Stored items:

------

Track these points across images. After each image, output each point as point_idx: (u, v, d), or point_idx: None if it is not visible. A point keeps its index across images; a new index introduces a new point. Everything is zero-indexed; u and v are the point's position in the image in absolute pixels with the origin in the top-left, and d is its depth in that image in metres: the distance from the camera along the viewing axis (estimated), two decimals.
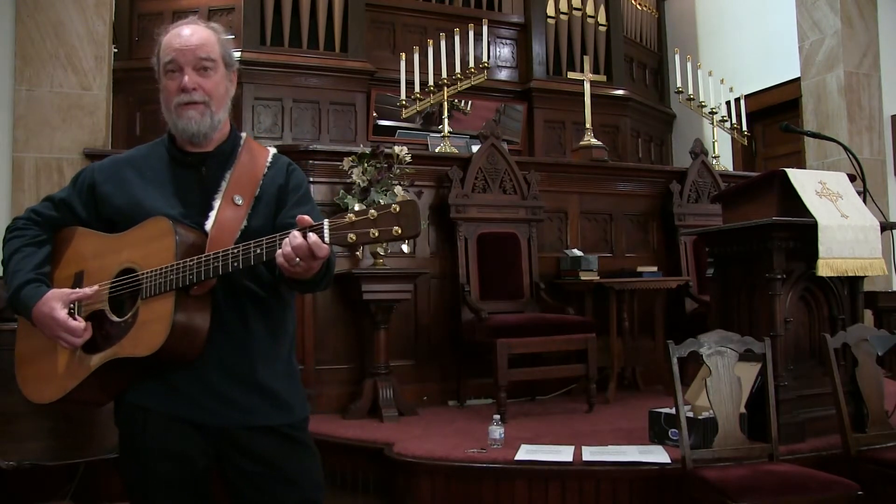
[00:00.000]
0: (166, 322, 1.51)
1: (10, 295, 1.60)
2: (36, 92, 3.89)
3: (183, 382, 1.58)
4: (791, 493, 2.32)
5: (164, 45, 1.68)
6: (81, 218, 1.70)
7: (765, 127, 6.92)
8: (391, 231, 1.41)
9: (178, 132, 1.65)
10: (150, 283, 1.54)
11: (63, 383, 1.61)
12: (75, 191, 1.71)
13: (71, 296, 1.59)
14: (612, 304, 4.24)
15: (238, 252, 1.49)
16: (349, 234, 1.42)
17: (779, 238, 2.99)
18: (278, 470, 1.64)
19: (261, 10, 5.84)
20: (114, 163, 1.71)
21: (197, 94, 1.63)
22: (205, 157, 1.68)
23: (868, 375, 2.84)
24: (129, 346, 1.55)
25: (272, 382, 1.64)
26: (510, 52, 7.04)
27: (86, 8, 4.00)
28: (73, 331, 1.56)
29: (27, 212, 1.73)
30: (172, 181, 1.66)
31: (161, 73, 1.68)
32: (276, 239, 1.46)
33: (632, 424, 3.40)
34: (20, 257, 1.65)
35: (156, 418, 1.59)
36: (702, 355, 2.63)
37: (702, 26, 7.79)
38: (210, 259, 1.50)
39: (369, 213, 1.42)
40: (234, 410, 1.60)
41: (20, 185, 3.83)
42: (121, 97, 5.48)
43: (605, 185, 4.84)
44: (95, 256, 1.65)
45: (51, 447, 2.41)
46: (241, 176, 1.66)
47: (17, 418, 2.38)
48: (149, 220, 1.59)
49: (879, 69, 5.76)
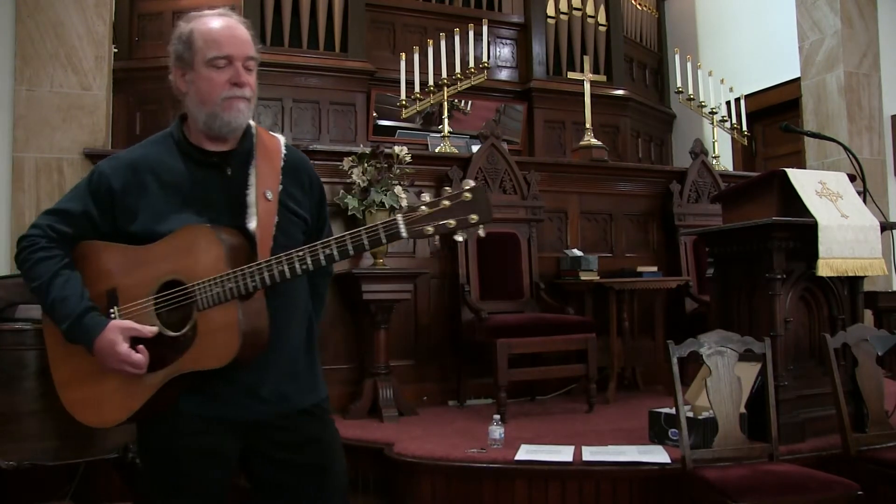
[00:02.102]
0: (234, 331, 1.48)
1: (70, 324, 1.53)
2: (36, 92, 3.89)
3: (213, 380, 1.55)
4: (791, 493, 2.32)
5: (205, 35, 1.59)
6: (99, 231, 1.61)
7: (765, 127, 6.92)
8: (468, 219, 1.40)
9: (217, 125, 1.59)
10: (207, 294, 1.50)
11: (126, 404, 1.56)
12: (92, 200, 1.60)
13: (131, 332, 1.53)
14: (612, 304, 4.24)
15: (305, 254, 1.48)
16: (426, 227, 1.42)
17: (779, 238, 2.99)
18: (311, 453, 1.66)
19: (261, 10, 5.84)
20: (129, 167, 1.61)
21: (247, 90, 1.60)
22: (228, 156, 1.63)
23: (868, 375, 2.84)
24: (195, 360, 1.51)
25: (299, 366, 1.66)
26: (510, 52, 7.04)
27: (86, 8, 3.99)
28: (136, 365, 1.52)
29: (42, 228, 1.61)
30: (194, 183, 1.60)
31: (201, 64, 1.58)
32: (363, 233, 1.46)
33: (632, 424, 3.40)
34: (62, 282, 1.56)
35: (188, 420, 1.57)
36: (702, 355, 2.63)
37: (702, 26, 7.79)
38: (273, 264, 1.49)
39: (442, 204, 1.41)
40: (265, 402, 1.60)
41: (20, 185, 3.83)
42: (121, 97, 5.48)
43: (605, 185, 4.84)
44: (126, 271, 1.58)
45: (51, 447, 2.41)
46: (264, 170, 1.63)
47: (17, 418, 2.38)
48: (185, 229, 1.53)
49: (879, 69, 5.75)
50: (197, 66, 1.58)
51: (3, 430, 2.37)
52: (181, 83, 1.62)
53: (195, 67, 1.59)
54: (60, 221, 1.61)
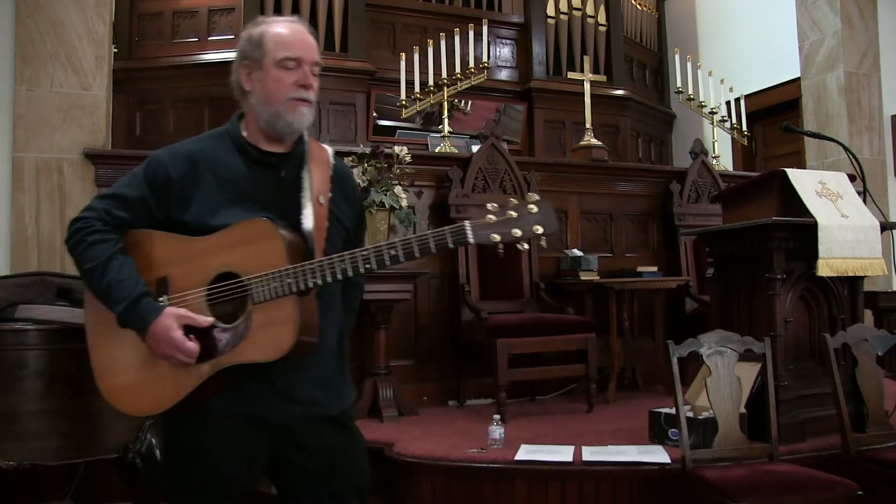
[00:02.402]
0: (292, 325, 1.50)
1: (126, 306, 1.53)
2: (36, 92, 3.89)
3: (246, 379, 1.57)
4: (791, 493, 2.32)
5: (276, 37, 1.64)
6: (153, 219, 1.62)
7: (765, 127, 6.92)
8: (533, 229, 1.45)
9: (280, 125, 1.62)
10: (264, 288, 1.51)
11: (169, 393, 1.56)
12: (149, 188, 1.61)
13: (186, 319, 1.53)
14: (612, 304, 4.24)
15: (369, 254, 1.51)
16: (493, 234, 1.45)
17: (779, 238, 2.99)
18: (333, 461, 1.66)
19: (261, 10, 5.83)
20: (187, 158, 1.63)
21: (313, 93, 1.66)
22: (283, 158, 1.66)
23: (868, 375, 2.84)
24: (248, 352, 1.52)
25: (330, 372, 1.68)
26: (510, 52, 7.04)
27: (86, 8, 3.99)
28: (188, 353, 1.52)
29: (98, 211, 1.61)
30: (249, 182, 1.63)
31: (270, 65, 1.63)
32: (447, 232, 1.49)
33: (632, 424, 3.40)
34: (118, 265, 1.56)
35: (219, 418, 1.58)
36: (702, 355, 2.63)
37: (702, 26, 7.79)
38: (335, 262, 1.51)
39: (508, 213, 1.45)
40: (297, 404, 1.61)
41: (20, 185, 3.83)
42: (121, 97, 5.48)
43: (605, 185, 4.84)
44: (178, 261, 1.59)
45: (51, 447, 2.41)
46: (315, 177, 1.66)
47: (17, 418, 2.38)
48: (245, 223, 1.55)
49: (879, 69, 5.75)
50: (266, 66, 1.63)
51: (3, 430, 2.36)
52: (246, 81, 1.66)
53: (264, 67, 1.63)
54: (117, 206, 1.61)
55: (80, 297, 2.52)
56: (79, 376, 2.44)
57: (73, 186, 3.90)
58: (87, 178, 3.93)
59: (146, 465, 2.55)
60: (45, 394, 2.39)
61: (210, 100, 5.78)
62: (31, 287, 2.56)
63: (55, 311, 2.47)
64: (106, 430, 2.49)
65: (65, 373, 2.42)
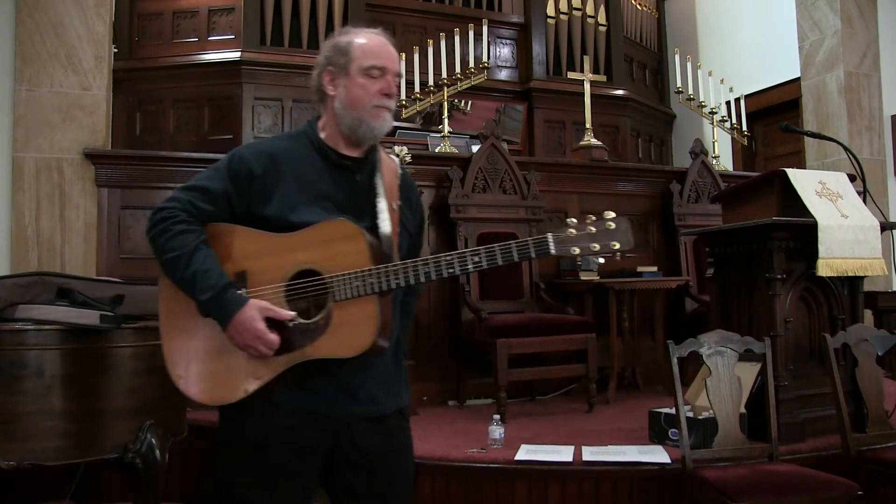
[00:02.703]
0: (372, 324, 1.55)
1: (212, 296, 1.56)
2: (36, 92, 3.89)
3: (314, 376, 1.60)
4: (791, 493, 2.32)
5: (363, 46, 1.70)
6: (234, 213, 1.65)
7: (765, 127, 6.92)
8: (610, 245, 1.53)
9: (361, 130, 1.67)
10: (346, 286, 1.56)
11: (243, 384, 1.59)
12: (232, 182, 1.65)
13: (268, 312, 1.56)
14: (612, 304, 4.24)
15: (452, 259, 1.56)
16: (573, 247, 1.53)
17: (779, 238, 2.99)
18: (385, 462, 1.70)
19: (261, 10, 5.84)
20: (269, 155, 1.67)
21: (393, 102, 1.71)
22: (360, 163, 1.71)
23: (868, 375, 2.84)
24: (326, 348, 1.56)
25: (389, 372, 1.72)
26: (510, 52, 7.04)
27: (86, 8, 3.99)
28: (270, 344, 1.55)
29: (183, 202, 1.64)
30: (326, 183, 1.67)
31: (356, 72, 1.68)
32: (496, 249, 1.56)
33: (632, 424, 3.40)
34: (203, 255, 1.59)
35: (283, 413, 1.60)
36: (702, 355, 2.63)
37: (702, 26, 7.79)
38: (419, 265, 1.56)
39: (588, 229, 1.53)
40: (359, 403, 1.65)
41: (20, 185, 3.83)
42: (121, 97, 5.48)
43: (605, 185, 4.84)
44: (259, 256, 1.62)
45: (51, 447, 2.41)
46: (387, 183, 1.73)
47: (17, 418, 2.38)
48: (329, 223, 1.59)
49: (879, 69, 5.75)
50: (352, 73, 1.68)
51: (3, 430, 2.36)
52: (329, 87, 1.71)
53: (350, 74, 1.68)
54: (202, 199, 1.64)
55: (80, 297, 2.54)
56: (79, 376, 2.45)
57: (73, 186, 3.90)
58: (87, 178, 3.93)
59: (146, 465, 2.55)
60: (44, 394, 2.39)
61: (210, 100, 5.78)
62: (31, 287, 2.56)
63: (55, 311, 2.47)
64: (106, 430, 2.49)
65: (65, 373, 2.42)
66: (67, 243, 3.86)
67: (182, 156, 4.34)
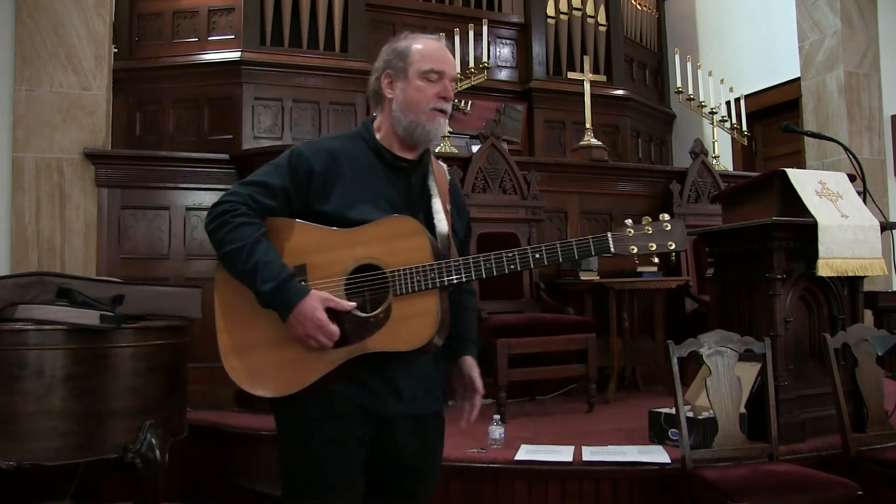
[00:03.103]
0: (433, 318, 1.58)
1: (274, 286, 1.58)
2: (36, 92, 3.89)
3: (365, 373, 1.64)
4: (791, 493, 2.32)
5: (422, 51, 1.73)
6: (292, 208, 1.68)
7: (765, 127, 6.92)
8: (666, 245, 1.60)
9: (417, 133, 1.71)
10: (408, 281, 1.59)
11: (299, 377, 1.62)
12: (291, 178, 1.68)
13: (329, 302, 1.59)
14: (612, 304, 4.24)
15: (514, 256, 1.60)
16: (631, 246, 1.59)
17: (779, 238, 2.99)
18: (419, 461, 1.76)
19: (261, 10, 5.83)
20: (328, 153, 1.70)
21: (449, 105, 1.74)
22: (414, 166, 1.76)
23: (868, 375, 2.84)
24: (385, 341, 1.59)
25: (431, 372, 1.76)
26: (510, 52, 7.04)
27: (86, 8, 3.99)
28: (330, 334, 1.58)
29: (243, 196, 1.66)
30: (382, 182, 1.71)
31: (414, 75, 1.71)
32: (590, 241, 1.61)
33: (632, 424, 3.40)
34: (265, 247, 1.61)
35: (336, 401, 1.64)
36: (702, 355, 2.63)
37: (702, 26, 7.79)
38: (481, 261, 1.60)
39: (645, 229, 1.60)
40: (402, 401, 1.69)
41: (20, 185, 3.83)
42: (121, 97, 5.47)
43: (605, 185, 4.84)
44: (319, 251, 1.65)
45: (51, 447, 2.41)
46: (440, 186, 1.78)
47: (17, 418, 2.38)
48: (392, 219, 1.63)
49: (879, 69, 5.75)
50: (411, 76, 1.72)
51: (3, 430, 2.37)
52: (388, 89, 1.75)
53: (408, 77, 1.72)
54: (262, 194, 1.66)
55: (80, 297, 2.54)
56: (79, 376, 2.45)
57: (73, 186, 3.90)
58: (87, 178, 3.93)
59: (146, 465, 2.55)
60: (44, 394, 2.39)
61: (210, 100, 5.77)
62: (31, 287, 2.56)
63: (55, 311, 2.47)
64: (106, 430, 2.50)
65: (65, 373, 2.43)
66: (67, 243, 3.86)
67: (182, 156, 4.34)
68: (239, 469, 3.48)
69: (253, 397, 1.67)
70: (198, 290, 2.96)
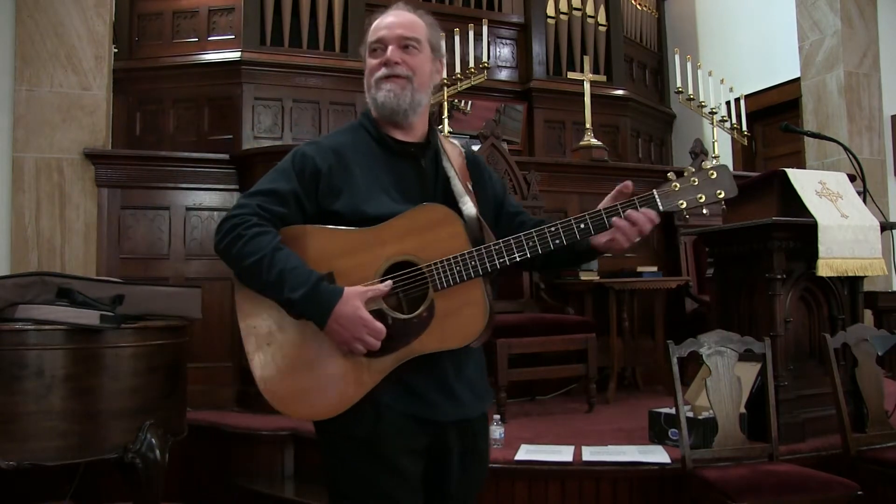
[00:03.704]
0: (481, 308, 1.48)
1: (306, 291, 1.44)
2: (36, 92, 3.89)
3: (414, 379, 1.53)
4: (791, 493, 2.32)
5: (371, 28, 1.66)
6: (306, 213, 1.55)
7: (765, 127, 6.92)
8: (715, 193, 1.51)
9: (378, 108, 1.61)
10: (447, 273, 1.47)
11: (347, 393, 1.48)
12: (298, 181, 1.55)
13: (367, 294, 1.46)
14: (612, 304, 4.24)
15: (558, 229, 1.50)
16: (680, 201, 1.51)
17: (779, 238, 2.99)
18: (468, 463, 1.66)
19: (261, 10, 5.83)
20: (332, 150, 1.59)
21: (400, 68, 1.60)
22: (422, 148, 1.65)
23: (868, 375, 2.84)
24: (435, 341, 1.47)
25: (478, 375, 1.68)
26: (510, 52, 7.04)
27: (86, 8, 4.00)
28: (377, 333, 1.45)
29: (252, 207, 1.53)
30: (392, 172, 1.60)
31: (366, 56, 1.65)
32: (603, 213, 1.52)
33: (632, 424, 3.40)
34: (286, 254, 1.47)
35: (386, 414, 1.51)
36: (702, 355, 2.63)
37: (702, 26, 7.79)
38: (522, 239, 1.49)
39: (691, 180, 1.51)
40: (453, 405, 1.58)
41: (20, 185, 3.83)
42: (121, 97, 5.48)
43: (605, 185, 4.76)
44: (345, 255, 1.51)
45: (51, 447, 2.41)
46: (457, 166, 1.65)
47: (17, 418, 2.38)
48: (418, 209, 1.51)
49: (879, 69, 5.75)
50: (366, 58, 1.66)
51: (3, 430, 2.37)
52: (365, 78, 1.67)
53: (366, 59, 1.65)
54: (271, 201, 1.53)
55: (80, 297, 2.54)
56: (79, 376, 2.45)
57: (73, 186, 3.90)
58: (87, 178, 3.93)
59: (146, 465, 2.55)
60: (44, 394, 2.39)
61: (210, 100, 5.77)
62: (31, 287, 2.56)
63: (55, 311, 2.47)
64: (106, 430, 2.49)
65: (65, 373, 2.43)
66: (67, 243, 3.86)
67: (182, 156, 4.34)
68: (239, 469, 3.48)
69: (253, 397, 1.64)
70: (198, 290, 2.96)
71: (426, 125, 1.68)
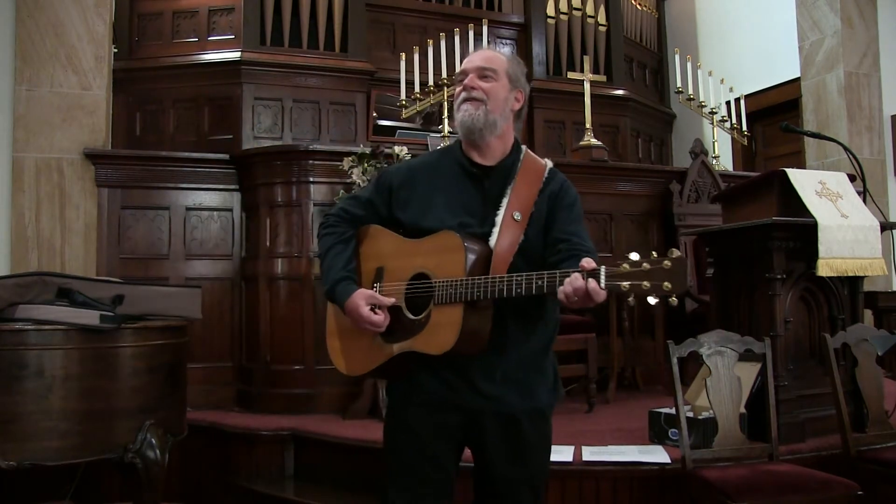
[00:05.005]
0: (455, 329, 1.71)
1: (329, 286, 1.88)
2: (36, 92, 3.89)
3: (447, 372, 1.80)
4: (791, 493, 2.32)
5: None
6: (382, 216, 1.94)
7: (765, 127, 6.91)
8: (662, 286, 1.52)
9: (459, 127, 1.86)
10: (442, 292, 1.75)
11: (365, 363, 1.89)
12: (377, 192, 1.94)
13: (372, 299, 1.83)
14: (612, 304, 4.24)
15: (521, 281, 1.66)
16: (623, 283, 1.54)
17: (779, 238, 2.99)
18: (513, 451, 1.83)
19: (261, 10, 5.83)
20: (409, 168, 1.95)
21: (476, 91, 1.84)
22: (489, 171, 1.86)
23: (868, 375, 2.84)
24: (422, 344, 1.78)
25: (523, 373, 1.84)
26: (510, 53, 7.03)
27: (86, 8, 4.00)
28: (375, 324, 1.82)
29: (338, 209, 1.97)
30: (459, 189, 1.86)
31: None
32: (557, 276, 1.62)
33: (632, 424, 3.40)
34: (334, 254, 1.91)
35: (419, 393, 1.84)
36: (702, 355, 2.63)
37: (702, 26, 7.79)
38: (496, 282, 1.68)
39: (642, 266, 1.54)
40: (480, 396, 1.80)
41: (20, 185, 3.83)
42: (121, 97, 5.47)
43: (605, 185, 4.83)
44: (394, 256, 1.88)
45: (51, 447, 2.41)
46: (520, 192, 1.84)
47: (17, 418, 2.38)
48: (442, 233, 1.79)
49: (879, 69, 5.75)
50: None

------

• **Your assignment**
In the data above, find the line with "34: (20, 257, 1.65)" and the line with "49: (879, 69, 5.76)". Retype both, plus every line between them, exactly.

• **The completed task**
34: (20, 257, 1.65)
35: (156, 418, 1.59)
36: (702, 355, 2.63)
37: (702, 26, 7.79)
38: (210, 259, 1.50)
39: (369, 213, 1.42)
40: (234, 410, 1.60)
41: (20, 185, 3.83)
42: (121, 97, 5.48)
43: (605, 185, 4.84)
44: (95, 256, 1.65)
45: (51, 447, 2.41)
46: (241, 176, 1.66)
47: (17, 418, 2.38)
48: (149, 220, 1.59)
49: (879, 69, 5.76)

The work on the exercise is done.